Невинная для грешника - страница 10
— К тебе? — не понимает девочка, а потом ее глаза резко темнеют, и она дрожащими губами предлагает встречное: — Может, лучше ко мне? Я одна, не считая детей, но они не помешают. Лешку и Сережу я отведу к соседке, а остальные в школе.
Ну вот, Лали посчитала меня озабоченным придурком, который вернулся за не обломившейся «клубничкой». Впрочем, это было бы и то логичнее, чем мои подлинные намерения. Сука, какая тупая и стремная ситуация.
За ее спиной коляска с отпрыском Чингисхана, а в покосившейся песочнице роется белобрысый карапуз лет четырех. Оба ребенка очень тощие и на удивление тихие. Один мусолит новую пустышку, вероятно, купленную на деньги, которые я оставил, а другой меланхолично лепит куличик. Кажется, у этих недокормышей просто нет сил, чтобы капризничать.
— Лали, — протягиваю к ней руку и смыкаю пальцы на предплечье. Несмотря на отвратительные условия, ее кожа пахнет сладковатой чистотой. Именно чистотой. Такой фантомный запах. — Ты не поняла, я не снимаю тебя, я помочь хочу. Поехали со мной, поживешь у меня, а потом что-нибудь придумаем.
— Помочь? — спрашивает севшим голосом.

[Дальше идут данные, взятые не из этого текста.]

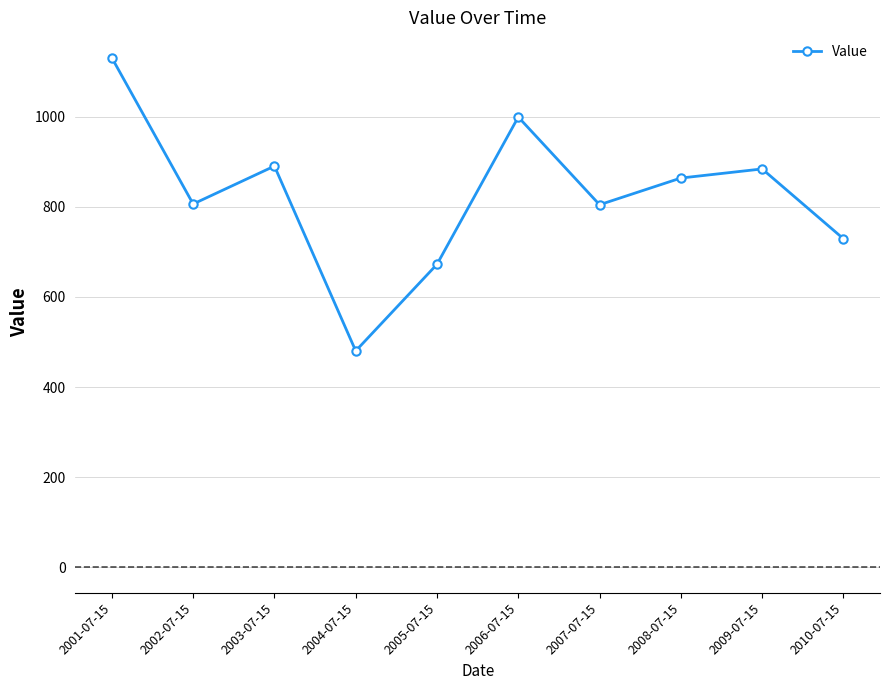

True or false: the data shows 1964.0 at 2001-07-15.

False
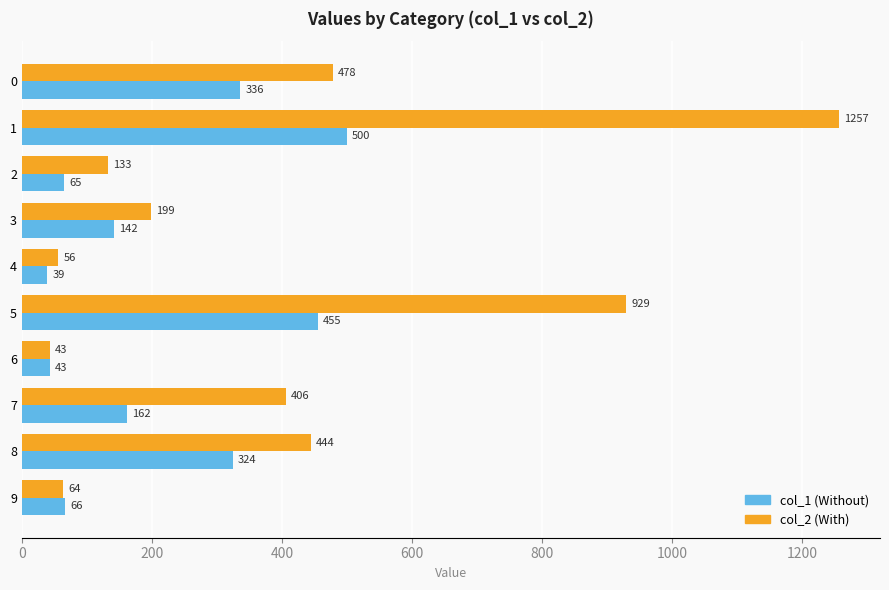

How many values in the col_1 (Without) series are below 162?

5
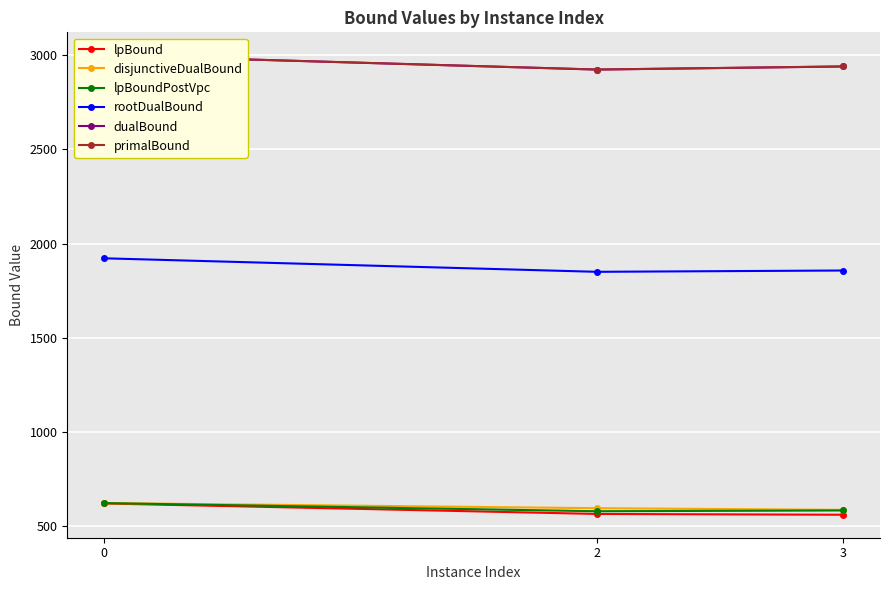

How many values in the dualBound series exceed 2940?

2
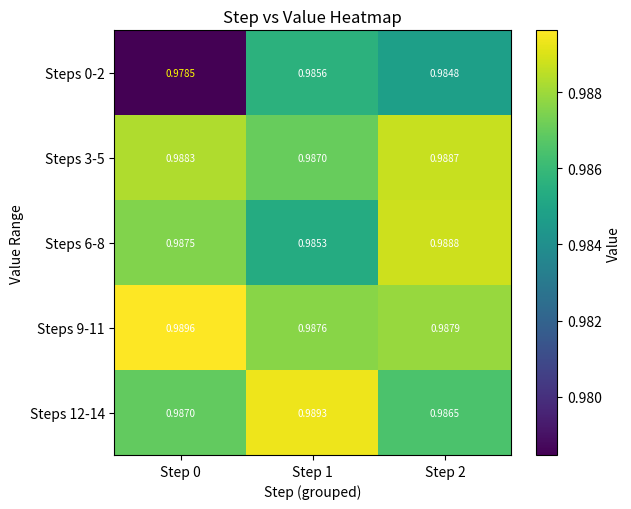

Rank the series at Step 1 from highest to lowest value.

Steps 12-14, Steps 9-11, Steps 3-5, Steps 0-2, Steps 6-8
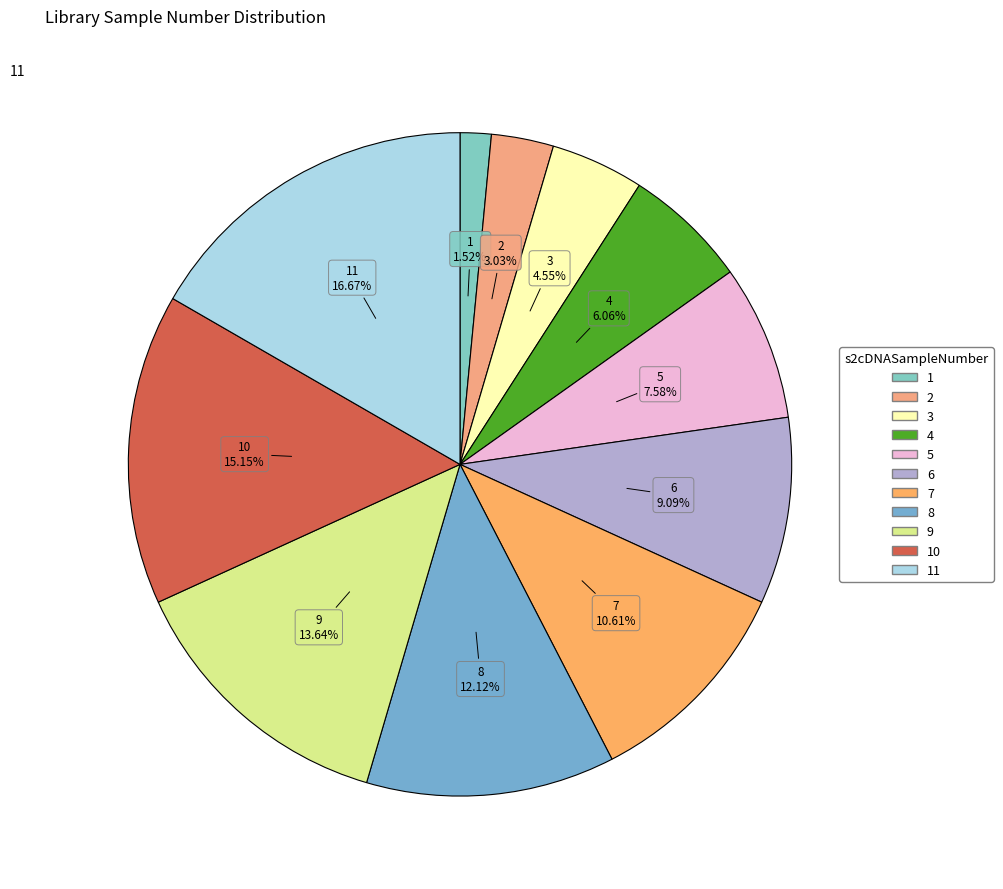

How many slices are in this pie chart?

11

Огромные серые глаза приобретают особую глубину из-за подступающих слез. — Я не понимаю.
— Не думай, Лали, — тяну девчонку к мотоциклу, на ходу понимая, что у меня нет для нее шлема. Ладно, мы аккуратно. — Просто поехали со мной. Тебе у меня будет лучше, чем в этой грязи.
— Как же я уеду? — девочка пытается вывернуться из моих рук. — Там дети.
— Так отведи их к соседке, — предлагаю я ее собственное решение.
— Я не об этом, — кротость во взгляде сменяется железобетонной решимостью. А девочка-то — боец. — Я не могу их всех бросить. Они же не выживут без меня.
— И как ты им поможешь? Будешь собой торговать, чтобы все это тянуть? И себя загонишь, и им не поможешь. Это все глобально надо разгребать, а не твоими силенками крошки в клювике притаскивать, — грубо, но честно пытаюсь я открыть ей глаза.
— Я не знаю, — раздражение в голосе сменяется беспомощностью.
Я в это влез. А если впрягся, то пойду до конца, и неважно в какое дерьмо погружаюсь.
— Послушай, — хватаю ее за руки и разворачиваю лицом к себе, — Лали, я не насильник, и не маньяк, тебе ничего не грозит. У меня есть связи в городской управе, и не этого дерьмового городишки, а Москвы. Я обещаю тебе, что помогу. Их всех заберут и поместят в хороший приют. Там кормить будут, и мыть, а ты сможешь их навещать, когда захочешь. Думай, Евлалия, решайся. Если сейчас уеду без тебя, то второй раз уже не вернусь.
— Ты, правда, поможешь им? — спрашивает, глотая слезы.
Какая же она фарфоровая куколка, когда плачет.
— Правда, сегодня же начну разруливать, — обещаю я, взятый на слабо.
— Мне нужно поехать прямо сейчас? — утирает нос тыльной стороной кисти.
— Да, сейчас! — начинаю выходить из себя, уже околев стоять тут и уламывать ее.
— Хорошо, я только оставлю малышей у соседки, — когда Лали волнуется, ее диафрагма сжимается, и голосок становится грудным и заводящим.
— Давай, и побыстрее, и возьми паспорт, — напутствую я, словно собрался увезти девочку в Турецкий бордель.
Она молча кивает и, смешно вскидывая ноги, бежит к песочнице. Одной рукой толкает перед собой коляску, а другой тянет второго мелкого. Смотрю ей вслед и зло сплёвываю на землю. Не должна она нянчиться не со своими детьми и ходить на съем ради их пропитания.
Жду, поминутно поглядывая на часы. А девочка исполнительная — прошло десять минут, а она уже вынырнула из подъезда с небольшим рюкзачком на плечах.